AIM OF THE TASK:
Please repeat, from the entries that follow, the lines from the one containing "part: (805, 1131) -> (510, 717), size x1.6" through the one containing "text: (232, 296) -> (191, 358), 7 -> 2" exactly, adding nothing.

===== DATA TO PROCESS =====

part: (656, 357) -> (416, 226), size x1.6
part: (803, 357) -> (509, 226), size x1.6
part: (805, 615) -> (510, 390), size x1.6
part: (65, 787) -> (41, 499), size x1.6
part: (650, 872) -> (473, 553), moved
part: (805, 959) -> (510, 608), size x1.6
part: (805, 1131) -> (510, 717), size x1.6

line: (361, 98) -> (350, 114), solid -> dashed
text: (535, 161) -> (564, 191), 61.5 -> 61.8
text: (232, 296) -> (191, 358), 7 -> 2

=====
===== DATA TO PROCESS =====

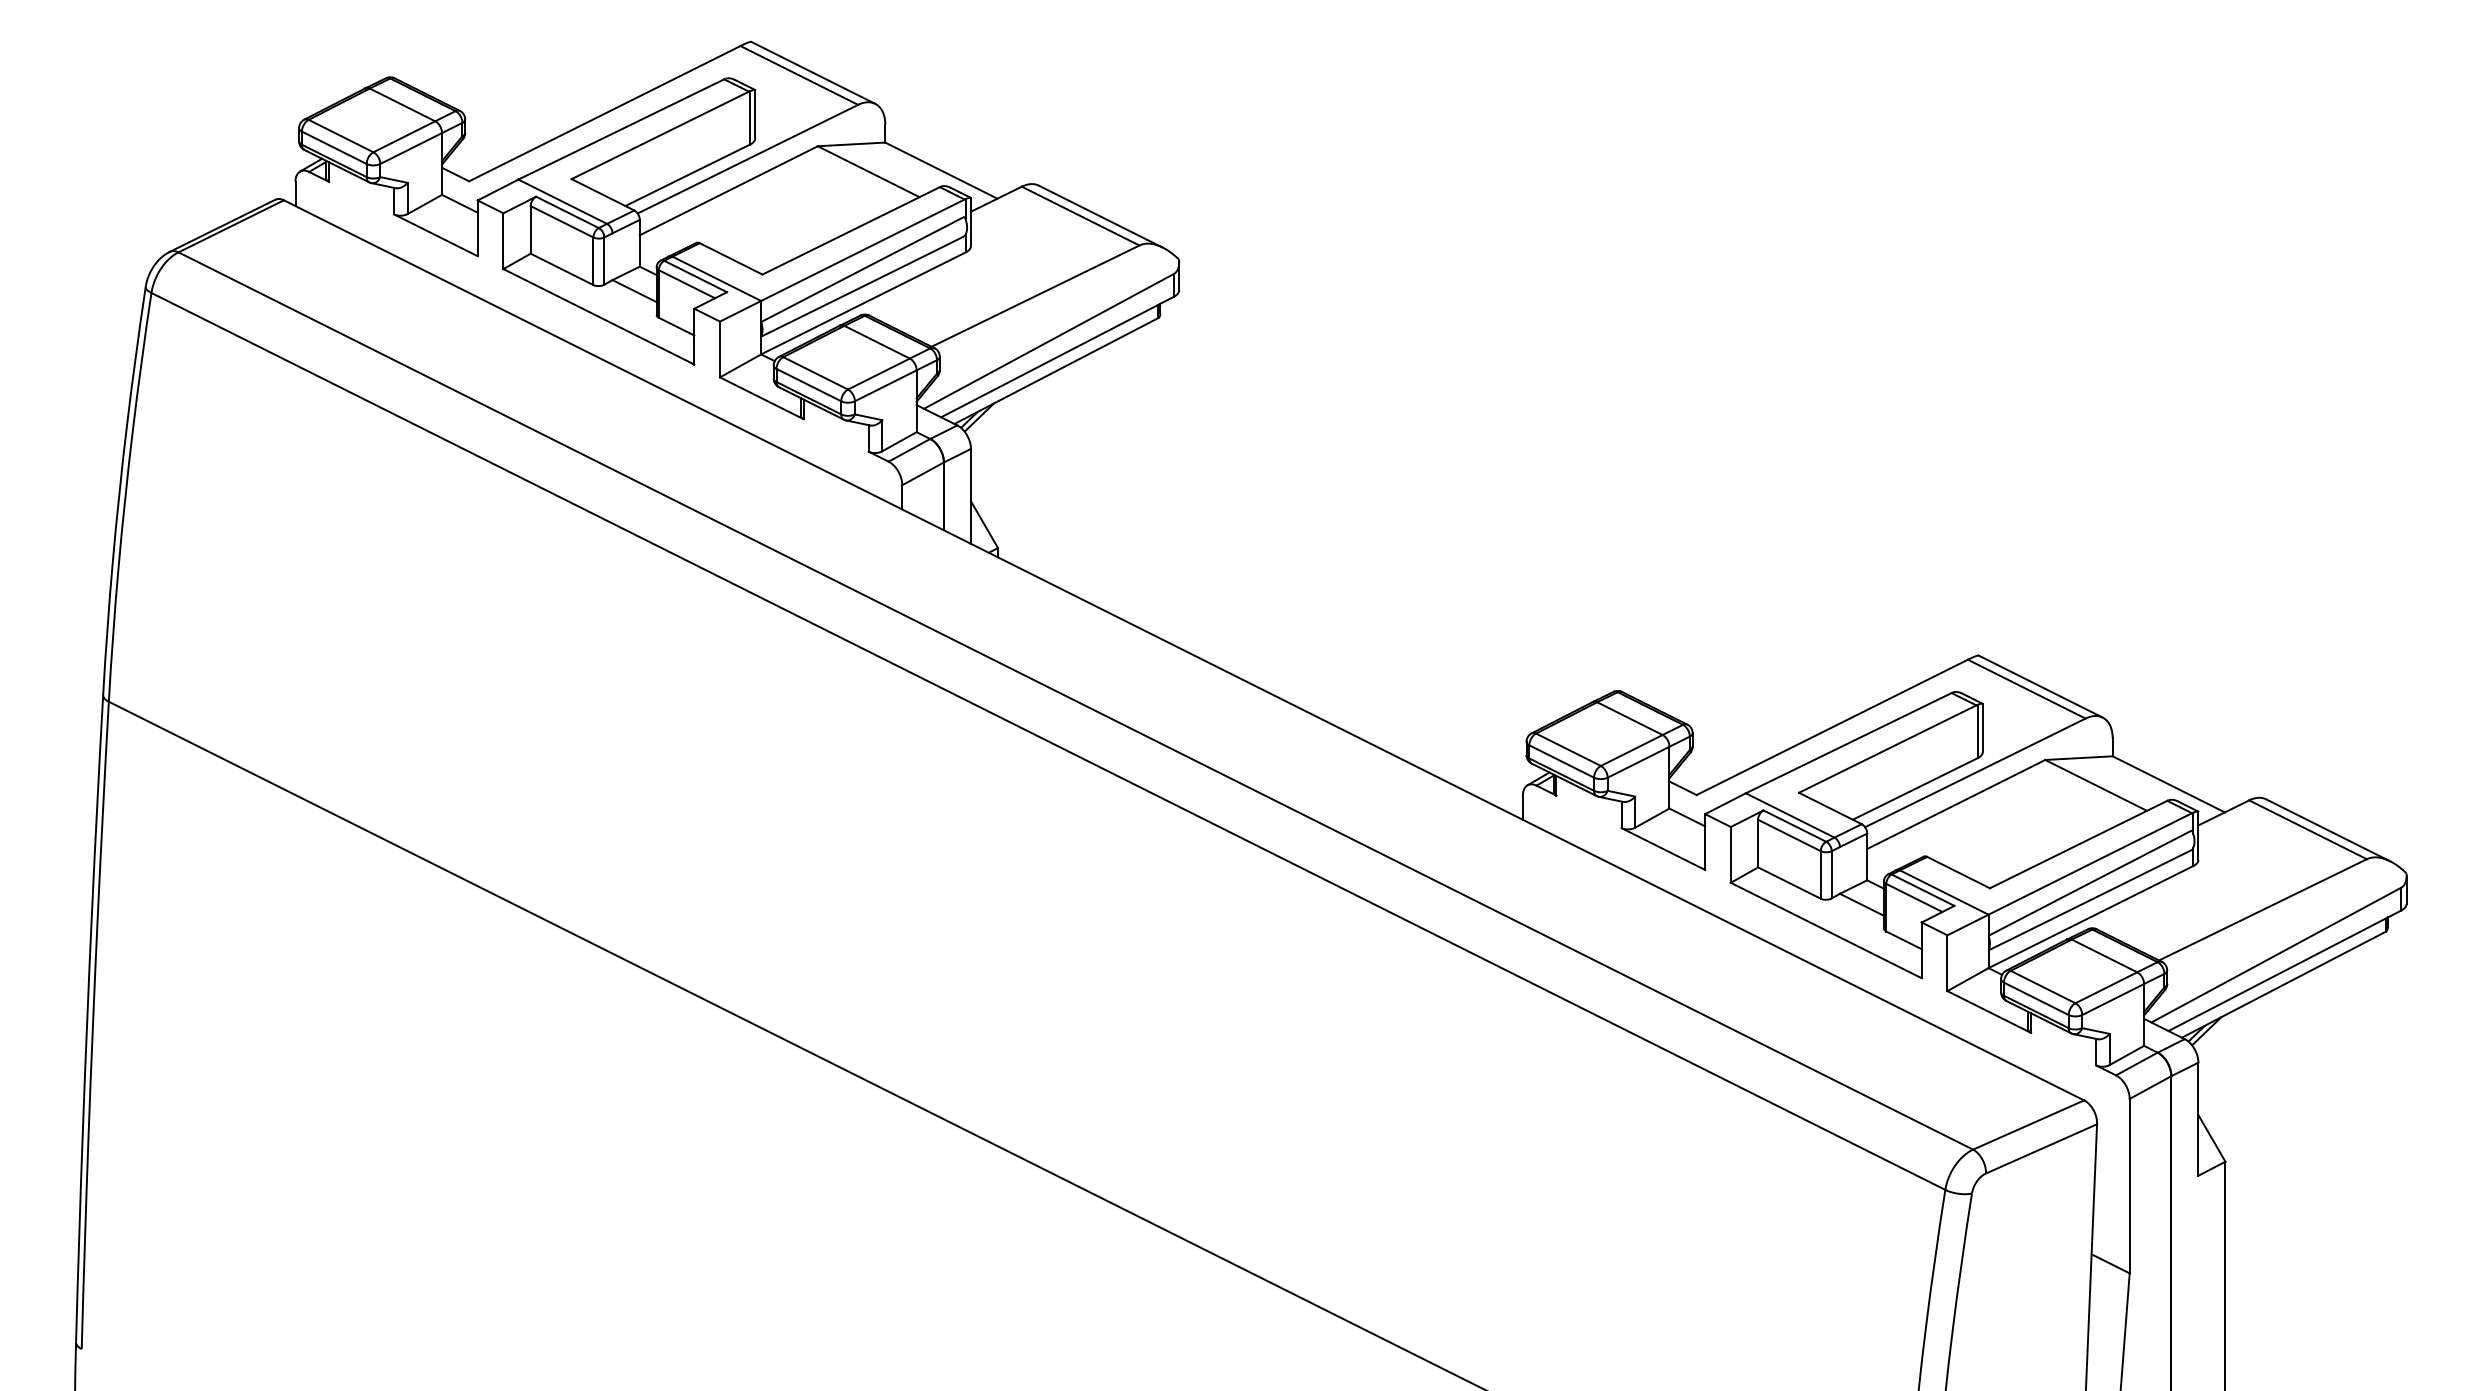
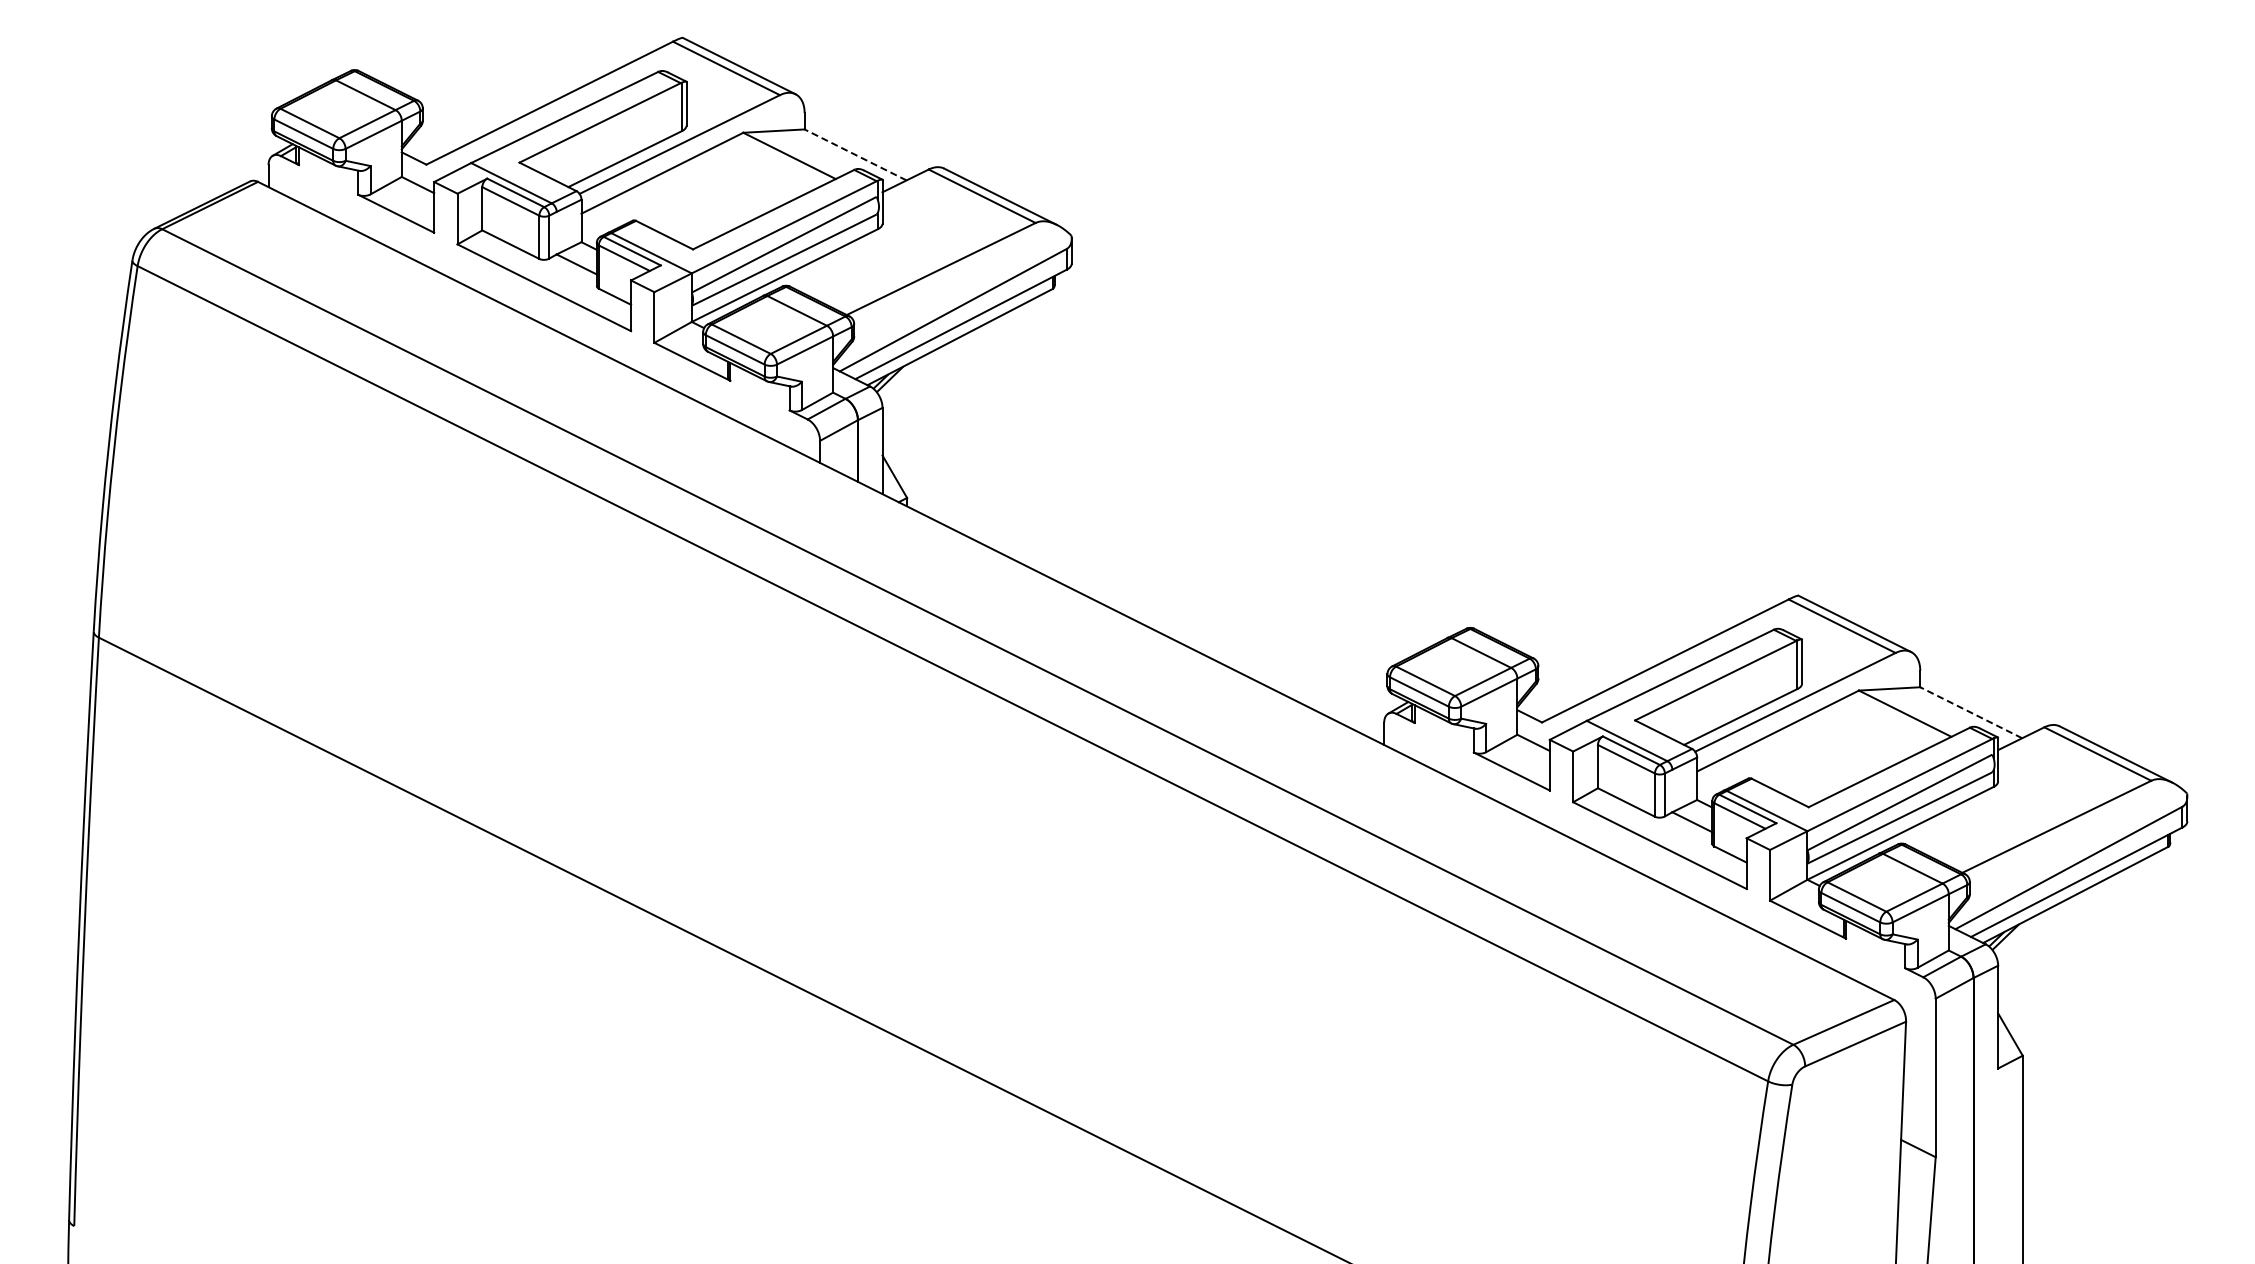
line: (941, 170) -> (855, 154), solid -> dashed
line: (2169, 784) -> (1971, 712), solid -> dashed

=====
===== DATA TO PROCESS =====

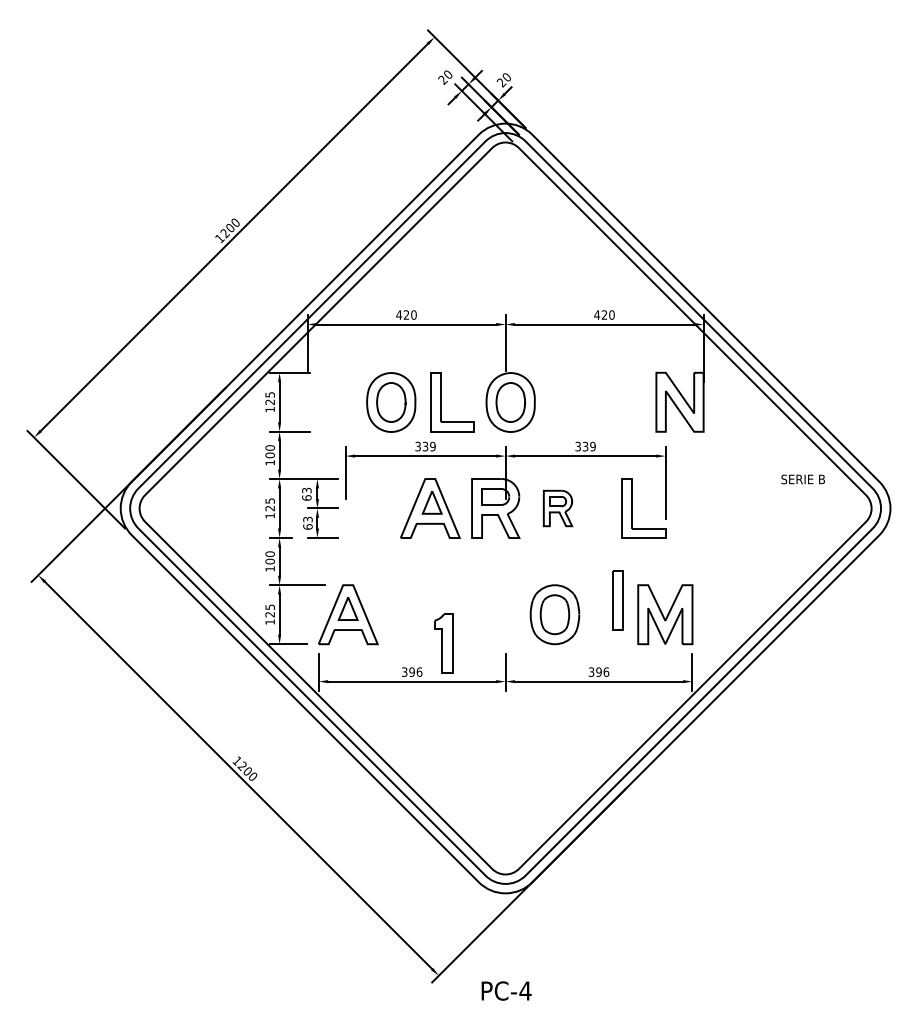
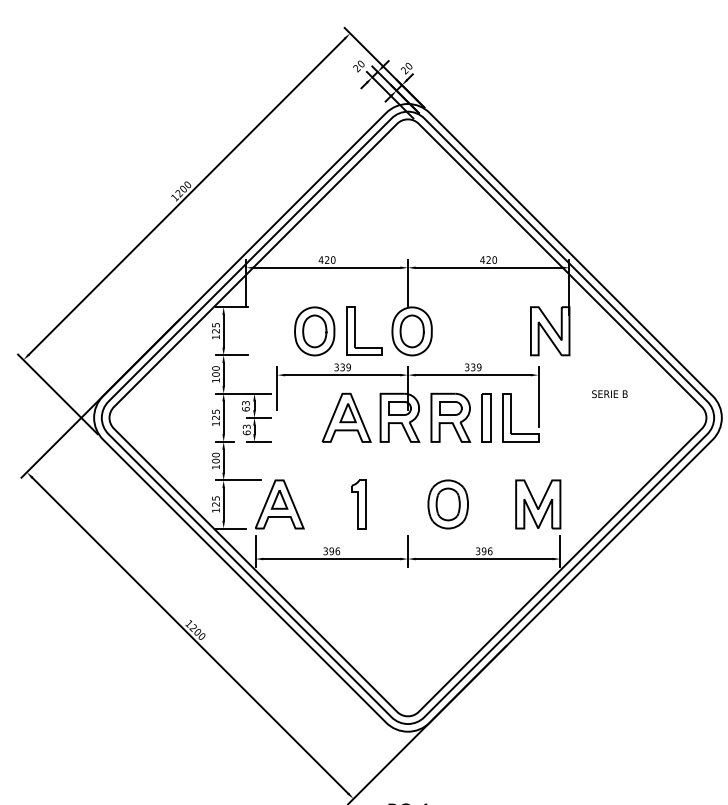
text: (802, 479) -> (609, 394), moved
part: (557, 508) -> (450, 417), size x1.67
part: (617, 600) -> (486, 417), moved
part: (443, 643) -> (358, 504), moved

=====

FINISHED EXERCISE:
part: (805, 1131) -> (510, 717), size x1.6

line: (361, 98) -> (350, 114), solid -> dashed
text: (535, 161) -> (564, 191), 61.5 -> 61.8
text: (232, 296) -> (191, 358), 7 -> 2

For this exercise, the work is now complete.